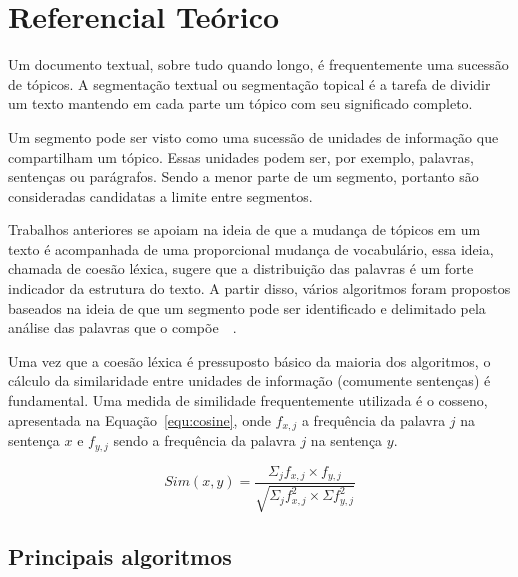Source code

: \section{Referencial Teórico}
	\label{sec:referencial}
	

Um documento textual, sobre tudo quando longo, é frequentemente uma sucessão de tópicos. 
A segmentação textual ou segmentação topical é a tarefa de dividir um texto mantendo em cada parte um tópico com seu significado completo.
	
Um segmento pode ser visto como uma sucessão de unidades de informação que compartilham um tópico. Essas unidades podem ser, por exemplo, palavras, sentenças ou parágrafos. Sendo a menor parte de um segmento, portanto são consideradas candidatas a limite entre segmentos.

Trabalhos anteriores se apoiam na ideia de que a mudança de tópicos em um texto é acompanhada de uma proporcional mudança de vocabulário, essa ideia, chamada de coesão léxica, sugere que a distribuição das palavras é um forte indicador da estrutura do texto. A partir disso, vários algoritmos foram propostos baseados na ideia de que um segmento pode ser identificado e delimitado pela análise das palavras que o compõe~\cite{Galley2003}~\cite{Boguraev2000}.




Uma vez que a coesão léxica é pressuposto básico da maioria dos algoritmos, o cálculo da similaridade entre unidades de informação (comumente sentenças) é fundamental. Uma medida de similidade frequentemente utilizada é o cosseno, apresentada na Equação~\ref{equ:cosine}, onde $f_{x,j}$ a frequência da palavra $j$ na sentença $x$ e $f_{y,j}$ sendo a frequência da palavra $j$ na sentença $y$.


\begin{equation}
Sim(x,y) = \frac
{\Sigma_j f_{x,j} \times f_{y,j}}
{\sqrt{\Sigma_j f^2_{x,j} \times \Sigma f^2_{y,j}}}
\label{equ:cosine}
\end{equation}


\subsection{Principais algoritmos}
	\label{subsec:principaisalgoritimos}

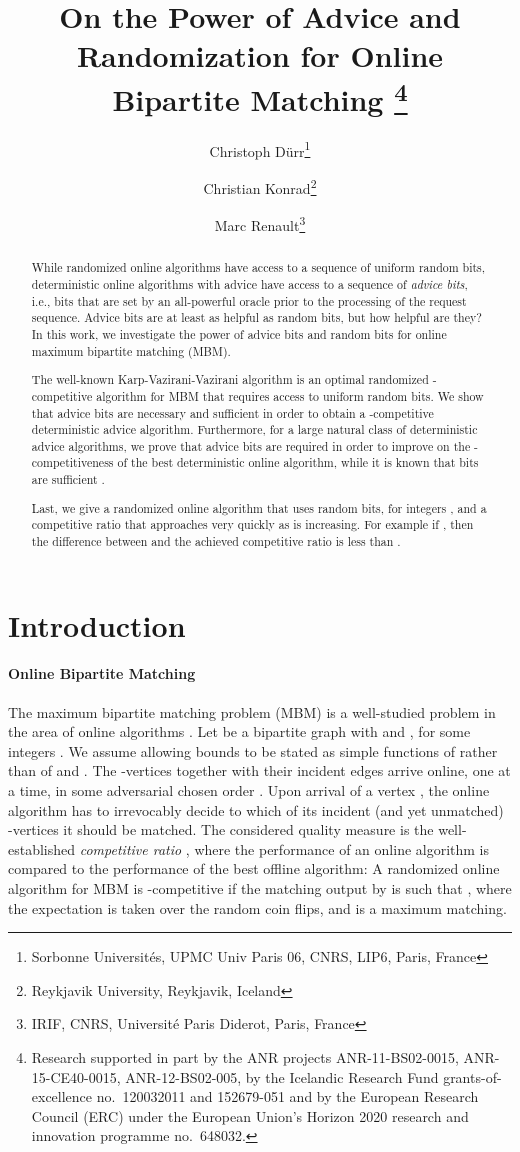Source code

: \documentclass[a4paper]{article}
\title{On the Power of Advice and Randomization for Online Bipartite Matching \footnote{Research supported in part by the ANR projects ANR-11-BS02-0015,  ANR-15-CE40-0015, ANR-12-BS02-005, by the Icelandic Research Fund grants-of-excellence no.\ 120032011 and 152679-051 and by the European Research Council (ERC) under the European Union’s Horizon 2020 research and innovation programme no.\ 648032.}}
\author{Christoph D\"{u}rr\thanks{Sorbonne Universités, UPMC Univ Paris 06, CNRS, LIP6, Paris, France}
\and
Christian Konrad\thanks{Reykjavik University, Reykjavik, Iceland}
\and
Marc Renault\thanks{IRIF, CNRS,  Universit\'{e} Paris Diderot, Paris, France}}
\begin{document}
\maketitle

\begin{abstract}
While randomized online algorithms have access to a sequence of uniform random bits, deterministic
online algorithms with advice have access to a sequence of {\em advice bits}, i.e., bits that are set
by an all-powerful oracle prior to the processing of the request sequence.
Advice bits are at least as helpful as random bits, but how helpful are they? In this work, we investigate the
power of advice bits and random bits for online maximum bipartite matching (\textsc{MBM}).

The well-known Karp-Vazirani-Vazirani algorithm \cite{kvv90} is an optimal
randomized -competitive algorithm for \textsc{MBM} that requires access to
 uniform random bits. We show that  advice
bits are necessary and  sufficient in order to obtain a
-competitive deterministic advice algorithm. Furthermore,
for a large natural class of deterministic advice algorithms, we prove that
 advice bits are required in order to improve on the -competitiveness of
the best deterministic online algorithm, while it is known that 
bits are sufficient \cite{bkkk11}.

Last, we give a randomized online algorithm that uses  random bits, for integers ,
and a competitive ratio that approaches  very quickly as  is increasing.
For example if , then the difference between  and the achieved competitive ratio
is less than .
\end{abstract}

\section{Introduction}
\paragraph*{Online Bipartite Matching}
The maximum bipartite matching problem (\textsc{MBM}) is a well-studied problem in the area of online
algorithms \cite{kvv90,bm08,djk13}. Let  be a bipartite graph with
 and , for some integers . We
assume  allowing bounds to be stated as simple functions of  rather than of  and .
The -vertices together with their incident edges
arrive online, one at a time, in
some adversarial chosen order . Upon arrival of a vertex ,
the online algorithm has to irrevocably decide to which of its incident (and yet unmatched) -vertices
it should be matched.
The considered quality measure is the well-established {\em competitive ratio}
\cite{st85}, where
the performance of an online algorithm is compared to the performance of the best
offline algorithm: A randomized online algorithm  for \textsc{MBM}
is -competitive if the matching  output by  is such that
, where the expectation is taken over the random coin flips,
and  is a maximum matching.
\end{document}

.....

= Your instructions =
Could you report all lines of the listing that hold "integers"?

= Exercise output =
Last, we give a randomized online algorithm that uses  random bits, for integers ,
 and , for some integers . We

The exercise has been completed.